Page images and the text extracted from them
- Opening Delimiter -

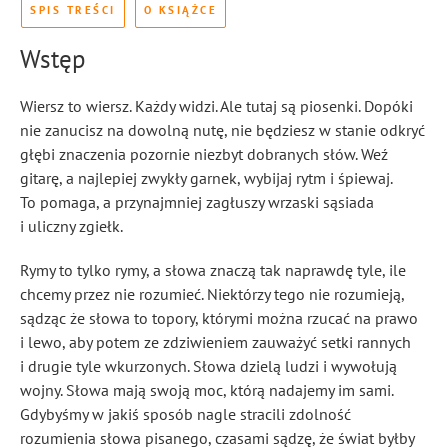
SPIS TREŚCI
O KSIĄŻCE
Wstęp
Wiersz to wiersz. Każdy widzi. Ale tutaj są piosenki. Dopóki
nie zanucisz na dowolną nutę, nie będziesz w stanie odkryć
głębi znaczenia pozornie niezbyt dobranych słów. Weź
gitarę, a najlepiej zwykły garnek, wybijaj rytm i śpiewaj.
To pomaga, a przynajmniej zagłuszy wrzaski sąsiada
i uliczny zgiełk.
Rymy to tylko rymy, a słowa znaczą tak naprawdę tyle, ile
chcemy przez nie rozumieć. Niektórzy tego nie rozumieją,
sądząc że słowa to topory, którymi można rzucać na prawo
i lewo, aby potem ze zdziwieniem zauważyć setki rannych
i drugie tyle wkurzonych. Słowa dzielą ludzi i wywołują
wojny. Słowa mają swoją moc, którą nadajemy im sami.
Gdybyśmy w jakiś sposób nagle stracili zdolność
rozumienia słowa pisanego, czasami sądzę, że świat byłby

- Closing Delimiter -

### TO-DO ITEM
Copy the entries word for word, starting at their beginning and ending with the line that contains "Gdybyśmy w jakiś", including that line. Leave the pictures out of your answer.

### ANSWER TO THE EXERCISE
SPIS TREŚCI
O KSIĄŻCE
Wstęp
Wiersz to wiersz. Każdy widzi. Ale tutaj są piosenki. Dopóki
nie zanucisz na dowolną nutę, nie będziesz w stanie odkryć
głębi znaczenia pozornie niezbyt dobranych słów. Weź
gitarę, a najlepiej zwykły garnek, wybijaj rytm i śpiewaj.
To pomaga, a przynajmniej zagłuszy wrzaski sąsiada
i uliczny zgiełk.
Rymy to tylko rymy, a słowa znaczą tak naprawdę tyle, ile
chcemy przez nie rozumieć. Niektórzy tego nie rozumieją,
sądząc że słowa to topory, którymi można rzucać na prawo
i lewo, aby potem ze zdziwieniem zauważyć setki rannych
i drugie tyle wkurzonych. Słowa dzielą ludzi i wywołują
wojny. Słowa mają swoją moc, którą nadajemy im sami.
Gdybyśmy w jakiś sposób nagle stracili zdolność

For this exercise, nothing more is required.